A military-run court in Myanmar has sentenced Aung San Suu Kyi to seven years in prison for corruption, a source familiar with the matter tells CNN, ending a series of secret and highly politicized proceedings against the ousted former leader. .
Friday’s verdict is the final punishment for the 77-year-old, a democratically elected leading figure in opposition to decades of military rule who ruled Myanmar for five years before being ousted in a a violent coup in early 2021.
Friday’s ruling found Suu Kyi guilty of corruption in connection with the purchase, repair and rental of a helicopter for use in natural disasters and affairs of state, including rescues and emergencies, a indicated the source.
She now faces a total of 33 years in prison, including three years of hard labour, the source said, meaning she could spend the rest of her life behind bars.
Suu Kyi has already been convicted of several crimes, including election fraud and bribery, sources say.
She denied all charges against her, the source said, and her lawyers said they were politically motivated.
She is being held in solitary confinement in a prison in the capital Naypyidaw and her trials have been held behind closed doors, with limited information reported by state media and a gag order imposed on her lawyers.
Myanmar has been riven by violence and economic paralysis since the military intervened to prevent Suu Kyi from forming a new government, three months after her party won re-election in landslide elections against a military-backed opposition .
Meanwhile, rights groups have repeatedly raised concerns about the punishment of pro-democracy activists in the country since the military took over.
“The convictions are intended both to permanently sideline (Suu Kyi), as well as to undermine and ultimately negate the landslide victory of his NLD (National League for Democracy) party in the November 2020 elections,” said Phil Robertson, deputy Asia director at Human Rights Watch. in a statement Friday.

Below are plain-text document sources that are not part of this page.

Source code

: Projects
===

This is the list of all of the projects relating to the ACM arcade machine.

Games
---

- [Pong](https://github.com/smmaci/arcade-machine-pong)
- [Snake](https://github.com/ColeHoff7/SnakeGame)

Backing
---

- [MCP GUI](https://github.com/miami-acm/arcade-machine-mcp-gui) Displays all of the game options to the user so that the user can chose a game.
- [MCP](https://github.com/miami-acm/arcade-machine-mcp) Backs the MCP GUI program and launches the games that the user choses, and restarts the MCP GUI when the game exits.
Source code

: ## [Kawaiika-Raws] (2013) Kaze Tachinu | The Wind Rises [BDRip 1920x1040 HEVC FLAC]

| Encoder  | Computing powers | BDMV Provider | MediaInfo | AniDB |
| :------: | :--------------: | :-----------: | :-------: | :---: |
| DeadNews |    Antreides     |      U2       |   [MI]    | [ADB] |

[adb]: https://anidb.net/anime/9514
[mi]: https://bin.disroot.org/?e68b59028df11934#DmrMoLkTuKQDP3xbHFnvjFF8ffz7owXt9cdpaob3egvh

“From start to finish, the junta grabbed everything it could to fabricate cases against it with full confidence that the country’s kangaroo courts would return with whatever punitive judgments the military wanted.”
Last week, the United Nations Security Council (UNSC) called on the military junta to release all political prisoners, including Suu Kyi and former President Win Myint, in its first resolution passed on the South Asian country. -Is since its independence.
In the two years since the military took over, freedoms and rights in Myanmar have deteriorated markedly. State executions resumed and thousands of people were arrested for protesting military rule.
In November, the junta released more than 6,000 prisoners under an amnesty, state media reported, including a former British ambassador, an Australian economist and a Japanese journalist.
The pardons came after heavy criticism of the junta at the Association of Southeast Asian Nations (ASEAN) summit.